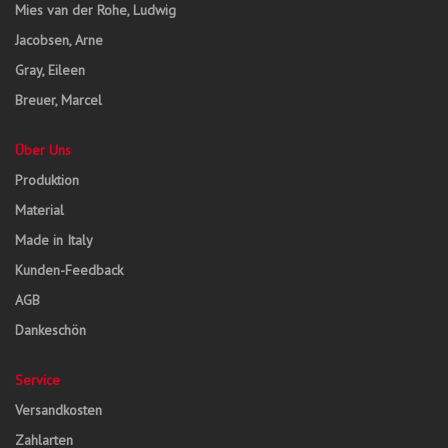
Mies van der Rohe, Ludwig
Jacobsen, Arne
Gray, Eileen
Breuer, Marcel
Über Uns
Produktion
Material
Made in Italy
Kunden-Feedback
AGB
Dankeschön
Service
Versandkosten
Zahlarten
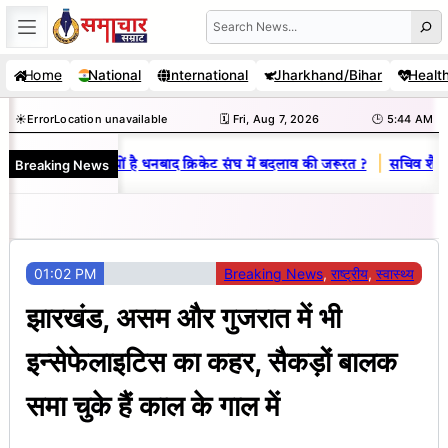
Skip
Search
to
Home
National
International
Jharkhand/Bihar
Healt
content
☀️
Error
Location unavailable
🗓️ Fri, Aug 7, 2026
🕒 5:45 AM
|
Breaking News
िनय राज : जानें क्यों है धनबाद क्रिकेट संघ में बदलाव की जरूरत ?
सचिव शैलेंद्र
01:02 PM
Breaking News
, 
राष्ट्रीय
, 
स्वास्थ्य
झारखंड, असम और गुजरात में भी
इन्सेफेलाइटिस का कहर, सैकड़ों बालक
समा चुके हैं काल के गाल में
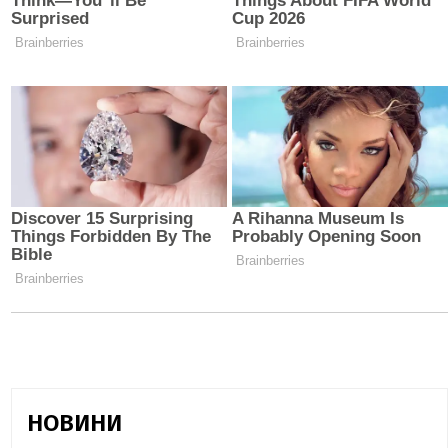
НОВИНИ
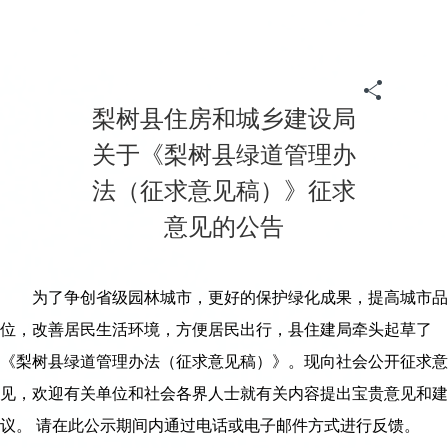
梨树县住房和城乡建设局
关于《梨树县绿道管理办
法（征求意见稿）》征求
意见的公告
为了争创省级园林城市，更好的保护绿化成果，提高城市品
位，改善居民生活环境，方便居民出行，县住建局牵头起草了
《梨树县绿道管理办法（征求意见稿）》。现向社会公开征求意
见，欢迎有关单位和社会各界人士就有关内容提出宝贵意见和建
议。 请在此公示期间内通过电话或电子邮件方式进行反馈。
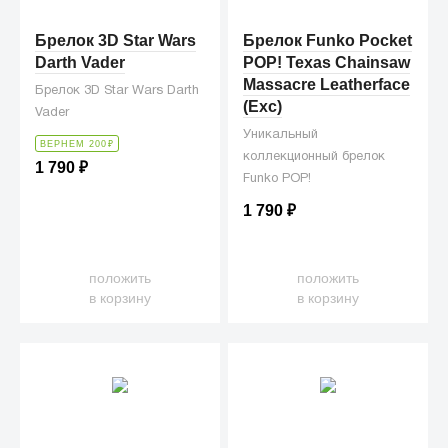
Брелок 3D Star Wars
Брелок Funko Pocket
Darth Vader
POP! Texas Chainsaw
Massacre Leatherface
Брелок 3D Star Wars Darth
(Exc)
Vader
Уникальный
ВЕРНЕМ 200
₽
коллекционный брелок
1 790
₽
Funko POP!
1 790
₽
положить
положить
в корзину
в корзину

::::::::::

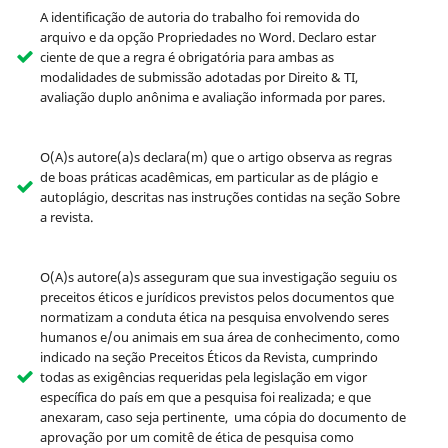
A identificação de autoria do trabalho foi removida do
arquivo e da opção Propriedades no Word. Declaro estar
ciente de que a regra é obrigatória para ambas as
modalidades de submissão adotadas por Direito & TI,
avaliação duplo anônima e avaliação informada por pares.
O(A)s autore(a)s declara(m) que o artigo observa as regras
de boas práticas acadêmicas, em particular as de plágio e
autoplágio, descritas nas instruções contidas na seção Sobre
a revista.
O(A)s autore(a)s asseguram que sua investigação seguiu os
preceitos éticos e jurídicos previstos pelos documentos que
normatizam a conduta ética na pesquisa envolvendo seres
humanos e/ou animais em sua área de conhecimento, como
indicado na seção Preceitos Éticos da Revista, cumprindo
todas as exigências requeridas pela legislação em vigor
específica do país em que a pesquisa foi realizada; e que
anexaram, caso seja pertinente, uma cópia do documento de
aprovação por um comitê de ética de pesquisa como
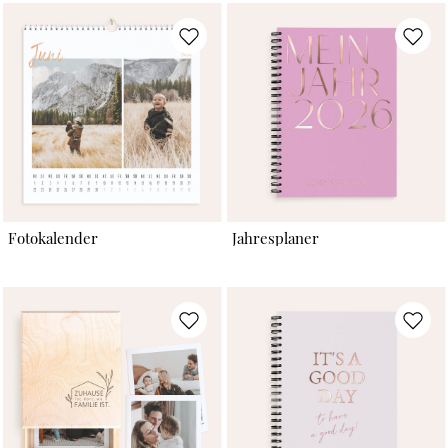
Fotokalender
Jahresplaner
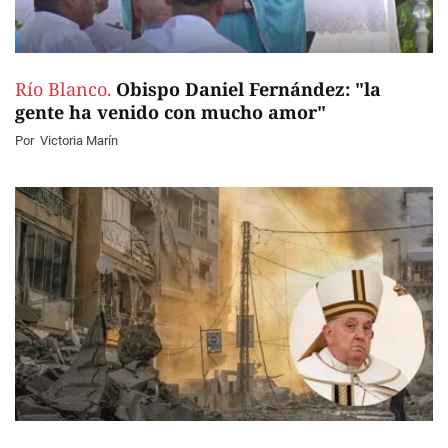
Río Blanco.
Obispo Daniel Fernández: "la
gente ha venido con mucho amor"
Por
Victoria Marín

::::::::::

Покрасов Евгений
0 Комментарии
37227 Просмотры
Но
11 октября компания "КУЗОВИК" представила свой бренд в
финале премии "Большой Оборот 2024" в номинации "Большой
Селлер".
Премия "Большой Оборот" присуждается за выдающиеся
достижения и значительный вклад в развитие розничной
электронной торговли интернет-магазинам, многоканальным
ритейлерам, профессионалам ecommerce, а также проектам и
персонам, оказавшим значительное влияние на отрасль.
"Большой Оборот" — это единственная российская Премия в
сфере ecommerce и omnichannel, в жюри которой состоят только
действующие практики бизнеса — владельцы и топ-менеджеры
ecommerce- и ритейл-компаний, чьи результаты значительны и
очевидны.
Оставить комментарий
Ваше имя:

::::::::::

Copy out the lines from the one containing "梨树县住房和城乡建设局" to the one containing "议。 请在此公示期间内通过电话或电子邮件方式进行反馈。", both included, reproducing them character for character.

梨树县住房和城乡建设局
关于《梨树县绿道管理办
法（征求意见稿）》征求
意见的公告
为了争创省级园林城市，更好的保护绿化成果，提高城市品
位，改善居民生活环境，方便居民出行，县住建局牵头起草了
《梨树县绿道管理办法（征求意见稿）》。现向社会公开征求意
见，欢迎有关单位和社会各界人士就有关内容提出宝贵意见和建
议。 请在此公示期间内通过电话或电子邮件方式进行反馈。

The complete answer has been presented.